(What the task asks)
Going through the material below, please gather all lines with the word "linecap" in them.

═══ Data shown ═══

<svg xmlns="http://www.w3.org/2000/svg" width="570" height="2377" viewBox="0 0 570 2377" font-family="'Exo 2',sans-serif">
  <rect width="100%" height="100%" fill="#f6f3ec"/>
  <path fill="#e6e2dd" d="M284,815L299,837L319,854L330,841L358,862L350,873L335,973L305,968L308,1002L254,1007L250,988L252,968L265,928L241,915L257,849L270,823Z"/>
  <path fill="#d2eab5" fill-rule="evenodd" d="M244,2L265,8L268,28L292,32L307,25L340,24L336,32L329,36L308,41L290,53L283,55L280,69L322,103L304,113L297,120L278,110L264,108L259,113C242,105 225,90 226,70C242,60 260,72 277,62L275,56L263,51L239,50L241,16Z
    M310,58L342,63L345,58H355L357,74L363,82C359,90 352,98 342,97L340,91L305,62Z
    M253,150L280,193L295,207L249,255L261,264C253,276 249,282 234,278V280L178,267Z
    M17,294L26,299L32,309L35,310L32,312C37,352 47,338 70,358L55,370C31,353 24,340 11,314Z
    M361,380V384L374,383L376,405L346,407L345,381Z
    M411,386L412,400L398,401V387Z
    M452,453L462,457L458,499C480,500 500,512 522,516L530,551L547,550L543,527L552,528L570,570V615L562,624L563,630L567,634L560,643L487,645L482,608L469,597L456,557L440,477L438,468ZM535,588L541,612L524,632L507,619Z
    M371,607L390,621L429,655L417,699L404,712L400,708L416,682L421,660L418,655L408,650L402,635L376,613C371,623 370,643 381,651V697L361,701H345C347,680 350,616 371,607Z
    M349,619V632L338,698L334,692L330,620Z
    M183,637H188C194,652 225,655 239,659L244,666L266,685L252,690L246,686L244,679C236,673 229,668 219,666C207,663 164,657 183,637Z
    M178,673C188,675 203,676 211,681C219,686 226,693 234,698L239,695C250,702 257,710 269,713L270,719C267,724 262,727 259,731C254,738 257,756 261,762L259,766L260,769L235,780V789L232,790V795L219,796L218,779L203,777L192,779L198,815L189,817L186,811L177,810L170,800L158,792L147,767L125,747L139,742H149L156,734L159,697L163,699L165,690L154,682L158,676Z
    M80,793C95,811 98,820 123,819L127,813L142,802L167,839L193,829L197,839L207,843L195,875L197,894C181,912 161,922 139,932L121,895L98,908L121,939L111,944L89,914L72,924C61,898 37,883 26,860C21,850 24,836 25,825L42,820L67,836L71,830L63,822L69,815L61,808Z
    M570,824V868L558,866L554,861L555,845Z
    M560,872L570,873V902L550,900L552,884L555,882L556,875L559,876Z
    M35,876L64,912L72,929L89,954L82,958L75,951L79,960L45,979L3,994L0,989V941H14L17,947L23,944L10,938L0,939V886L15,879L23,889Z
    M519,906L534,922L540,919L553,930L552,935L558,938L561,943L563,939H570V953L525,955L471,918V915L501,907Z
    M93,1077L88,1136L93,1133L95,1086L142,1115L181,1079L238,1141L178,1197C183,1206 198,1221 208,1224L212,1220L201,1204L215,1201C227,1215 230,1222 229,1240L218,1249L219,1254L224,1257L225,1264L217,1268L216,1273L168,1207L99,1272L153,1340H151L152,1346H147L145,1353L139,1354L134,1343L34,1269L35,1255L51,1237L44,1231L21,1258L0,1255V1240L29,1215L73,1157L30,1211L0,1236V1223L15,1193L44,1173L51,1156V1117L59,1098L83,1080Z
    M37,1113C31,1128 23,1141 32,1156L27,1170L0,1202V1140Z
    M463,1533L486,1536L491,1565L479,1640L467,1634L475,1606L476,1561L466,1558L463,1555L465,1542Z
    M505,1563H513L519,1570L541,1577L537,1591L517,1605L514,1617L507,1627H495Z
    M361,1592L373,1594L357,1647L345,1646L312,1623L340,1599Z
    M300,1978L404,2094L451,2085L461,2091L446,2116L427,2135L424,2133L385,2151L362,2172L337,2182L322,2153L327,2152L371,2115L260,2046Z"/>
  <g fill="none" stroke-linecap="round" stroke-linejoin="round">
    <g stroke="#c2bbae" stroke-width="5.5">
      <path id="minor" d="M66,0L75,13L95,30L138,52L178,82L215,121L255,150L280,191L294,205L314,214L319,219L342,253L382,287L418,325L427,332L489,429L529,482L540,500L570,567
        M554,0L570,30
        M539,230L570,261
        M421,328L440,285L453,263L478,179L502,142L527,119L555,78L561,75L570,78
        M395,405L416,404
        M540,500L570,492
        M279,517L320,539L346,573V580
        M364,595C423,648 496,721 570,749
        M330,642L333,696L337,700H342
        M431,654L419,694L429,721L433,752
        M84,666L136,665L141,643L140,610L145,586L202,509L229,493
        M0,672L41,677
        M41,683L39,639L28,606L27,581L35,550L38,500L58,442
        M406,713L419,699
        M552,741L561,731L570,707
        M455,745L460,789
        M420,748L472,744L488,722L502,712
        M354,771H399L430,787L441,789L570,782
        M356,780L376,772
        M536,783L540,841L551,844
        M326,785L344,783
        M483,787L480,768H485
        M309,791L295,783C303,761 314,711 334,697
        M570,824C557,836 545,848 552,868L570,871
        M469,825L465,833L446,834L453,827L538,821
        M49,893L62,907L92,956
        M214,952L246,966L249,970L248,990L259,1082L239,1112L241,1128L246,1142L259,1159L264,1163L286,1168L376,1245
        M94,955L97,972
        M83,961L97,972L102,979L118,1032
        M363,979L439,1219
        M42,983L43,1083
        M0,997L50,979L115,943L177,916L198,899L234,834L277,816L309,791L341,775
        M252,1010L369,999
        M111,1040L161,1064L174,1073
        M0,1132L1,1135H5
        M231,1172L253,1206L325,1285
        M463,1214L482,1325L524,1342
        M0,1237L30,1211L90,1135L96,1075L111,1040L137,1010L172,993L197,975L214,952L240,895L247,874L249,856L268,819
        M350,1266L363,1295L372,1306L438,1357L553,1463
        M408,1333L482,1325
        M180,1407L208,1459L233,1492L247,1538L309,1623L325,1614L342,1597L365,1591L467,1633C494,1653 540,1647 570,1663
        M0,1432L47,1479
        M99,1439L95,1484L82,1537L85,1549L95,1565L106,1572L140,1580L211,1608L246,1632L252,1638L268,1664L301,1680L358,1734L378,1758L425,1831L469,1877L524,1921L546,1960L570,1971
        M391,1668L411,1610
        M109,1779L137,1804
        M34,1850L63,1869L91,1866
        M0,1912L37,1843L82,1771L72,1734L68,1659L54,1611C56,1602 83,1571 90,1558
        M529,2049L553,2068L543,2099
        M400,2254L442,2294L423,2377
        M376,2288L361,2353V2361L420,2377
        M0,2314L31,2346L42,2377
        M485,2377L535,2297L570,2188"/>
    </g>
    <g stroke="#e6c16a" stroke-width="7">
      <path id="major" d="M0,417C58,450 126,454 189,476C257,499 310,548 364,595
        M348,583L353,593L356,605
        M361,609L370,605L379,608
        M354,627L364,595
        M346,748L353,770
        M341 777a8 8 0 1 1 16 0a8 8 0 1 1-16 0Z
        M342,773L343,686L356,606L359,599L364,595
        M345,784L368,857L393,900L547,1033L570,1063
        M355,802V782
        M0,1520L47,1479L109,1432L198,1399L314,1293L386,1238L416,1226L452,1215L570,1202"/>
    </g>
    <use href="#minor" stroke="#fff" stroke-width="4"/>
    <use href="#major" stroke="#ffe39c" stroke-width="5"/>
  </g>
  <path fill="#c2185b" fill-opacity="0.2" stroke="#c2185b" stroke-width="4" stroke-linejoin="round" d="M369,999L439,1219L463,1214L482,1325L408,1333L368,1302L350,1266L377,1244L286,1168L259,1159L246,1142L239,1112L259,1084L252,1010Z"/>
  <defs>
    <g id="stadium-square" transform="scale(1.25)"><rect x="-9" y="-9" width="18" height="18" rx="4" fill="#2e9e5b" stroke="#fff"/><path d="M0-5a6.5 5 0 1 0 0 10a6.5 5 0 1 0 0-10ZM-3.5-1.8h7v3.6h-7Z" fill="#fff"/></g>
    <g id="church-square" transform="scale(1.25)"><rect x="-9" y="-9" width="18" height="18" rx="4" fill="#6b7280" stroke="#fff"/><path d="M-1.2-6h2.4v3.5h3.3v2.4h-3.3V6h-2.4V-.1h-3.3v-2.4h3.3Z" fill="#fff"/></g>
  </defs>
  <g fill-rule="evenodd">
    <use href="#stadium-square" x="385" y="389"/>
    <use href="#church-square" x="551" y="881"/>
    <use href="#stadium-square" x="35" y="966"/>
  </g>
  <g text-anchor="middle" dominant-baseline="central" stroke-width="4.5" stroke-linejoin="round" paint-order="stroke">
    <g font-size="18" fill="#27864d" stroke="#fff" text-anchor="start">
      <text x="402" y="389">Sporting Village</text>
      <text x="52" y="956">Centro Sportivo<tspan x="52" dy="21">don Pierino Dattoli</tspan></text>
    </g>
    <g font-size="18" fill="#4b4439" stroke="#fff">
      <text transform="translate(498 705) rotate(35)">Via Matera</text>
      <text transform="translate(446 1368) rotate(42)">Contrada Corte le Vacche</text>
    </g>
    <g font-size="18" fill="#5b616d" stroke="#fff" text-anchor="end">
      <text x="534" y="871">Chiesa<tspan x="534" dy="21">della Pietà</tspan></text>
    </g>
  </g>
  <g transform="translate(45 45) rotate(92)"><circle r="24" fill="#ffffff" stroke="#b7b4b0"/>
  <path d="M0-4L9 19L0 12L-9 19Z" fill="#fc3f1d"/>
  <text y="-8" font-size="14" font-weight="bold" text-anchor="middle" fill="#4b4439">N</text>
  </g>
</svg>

═══
═══ Data shown ═══

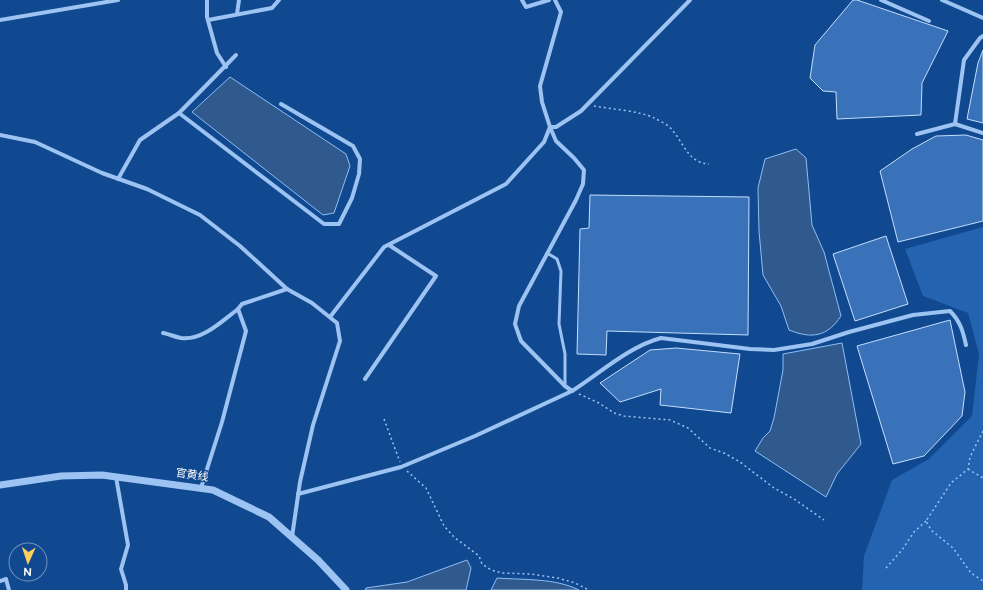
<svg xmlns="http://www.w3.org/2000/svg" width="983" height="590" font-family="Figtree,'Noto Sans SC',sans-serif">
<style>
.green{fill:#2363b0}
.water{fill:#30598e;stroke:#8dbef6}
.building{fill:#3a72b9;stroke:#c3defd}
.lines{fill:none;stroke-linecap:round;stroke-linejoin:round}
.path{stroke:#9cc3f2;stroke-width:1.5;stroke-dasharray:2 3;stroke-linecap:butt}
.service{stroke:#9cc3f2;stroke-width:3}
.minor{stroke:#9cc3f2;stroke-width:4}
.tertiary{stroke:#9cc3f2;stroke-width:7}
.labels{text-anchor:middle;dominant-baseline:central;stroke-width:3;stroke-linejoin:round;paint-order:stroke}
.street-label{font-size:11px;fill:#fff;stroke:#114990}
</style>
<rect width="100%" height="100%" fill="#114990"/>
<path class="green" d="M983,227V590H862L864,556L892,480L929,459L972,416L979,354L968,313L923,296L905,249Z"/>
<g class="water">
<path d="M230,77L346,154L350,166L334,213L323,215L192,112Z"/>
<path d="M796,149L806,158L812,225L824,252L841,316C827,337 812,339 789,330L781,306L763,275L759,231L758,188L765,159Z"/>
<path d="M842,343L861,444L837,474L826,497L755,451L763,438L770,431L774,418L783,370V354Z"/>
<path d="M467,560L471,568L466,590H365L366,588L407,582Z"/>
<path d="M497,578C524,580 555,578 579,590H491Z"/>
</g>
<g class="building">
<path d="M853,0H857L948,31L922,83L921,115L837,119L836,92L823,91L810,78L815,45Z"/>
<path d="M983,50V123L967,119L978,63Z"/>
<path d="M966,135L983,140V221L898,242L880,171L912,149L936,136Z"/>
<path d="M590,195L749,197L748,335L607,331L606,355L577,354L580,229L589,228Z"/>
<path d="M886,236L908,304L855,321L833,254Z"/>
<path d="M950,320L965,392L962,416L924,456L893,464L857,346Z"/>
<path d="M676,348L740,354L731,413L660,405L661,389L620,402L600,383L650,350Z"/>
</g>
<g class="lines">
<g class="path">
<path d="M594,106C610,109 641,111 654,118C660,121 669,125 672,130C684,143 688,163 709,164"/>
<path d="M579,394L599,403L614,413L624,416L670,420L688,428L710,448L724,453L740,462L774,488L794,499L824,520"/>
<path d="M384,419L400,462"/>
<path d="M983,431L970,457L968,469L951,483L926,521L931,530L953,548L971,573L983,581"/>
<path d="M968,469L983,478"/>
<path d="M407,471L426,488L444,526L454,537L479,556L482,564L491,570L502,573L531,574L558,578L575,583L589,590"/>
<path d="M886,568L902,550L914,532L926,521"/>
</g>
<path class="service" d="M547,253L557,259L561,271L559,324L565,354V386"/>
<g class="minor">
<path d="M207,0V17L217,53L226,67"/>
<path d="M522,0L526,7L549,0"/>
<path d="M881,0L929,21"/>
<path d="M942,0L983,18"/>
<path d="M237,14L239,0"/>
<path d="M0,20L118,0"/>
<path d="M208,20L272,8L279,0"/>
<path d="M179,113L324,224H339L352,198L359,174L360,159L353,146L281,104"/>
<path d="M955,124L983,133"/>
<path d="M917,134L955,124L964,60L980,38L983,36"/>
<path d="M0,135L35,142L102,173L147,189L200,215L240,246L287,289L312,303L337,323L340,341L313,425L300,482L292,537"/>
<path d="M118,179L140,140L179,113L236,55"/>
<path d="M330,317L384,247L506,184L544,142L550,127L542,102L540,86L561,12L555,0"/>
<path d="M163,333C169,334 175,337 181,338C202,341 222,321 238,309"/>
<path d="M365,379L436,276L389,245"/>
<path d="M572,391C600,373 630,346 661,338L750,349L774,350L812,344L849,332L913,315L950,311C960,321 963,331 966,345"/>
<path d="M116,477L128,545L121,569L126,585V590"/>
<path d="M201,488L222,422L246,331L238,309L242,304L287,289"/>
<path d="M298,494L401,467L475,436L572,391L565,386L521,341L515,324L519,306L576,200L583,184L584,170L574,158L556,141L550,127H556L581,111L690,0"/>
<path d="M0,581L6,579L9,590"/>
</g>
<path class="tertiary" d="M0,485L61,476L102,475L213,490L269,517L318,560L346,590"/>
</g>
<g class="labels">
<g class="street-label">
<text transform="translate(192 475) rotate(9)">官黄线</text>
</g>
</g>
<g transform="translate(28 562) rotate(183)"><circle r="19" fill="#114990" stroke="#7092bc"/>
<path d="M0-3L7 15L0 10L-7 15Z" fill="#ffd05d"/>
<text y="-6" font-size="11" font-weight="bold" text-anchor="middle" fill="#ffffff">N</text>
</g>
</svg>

═══

(Task answer)
  <g fill="none" stroke-linecap="round" stroke-linejoin="round">
.lines{fill:none;stroke-linecap:round;stroke-linejoin:round}
.path{stroke:#9cc3f2;stroke-width:1.5;stroke-dasharray:2 3;stroke-linecap:butt}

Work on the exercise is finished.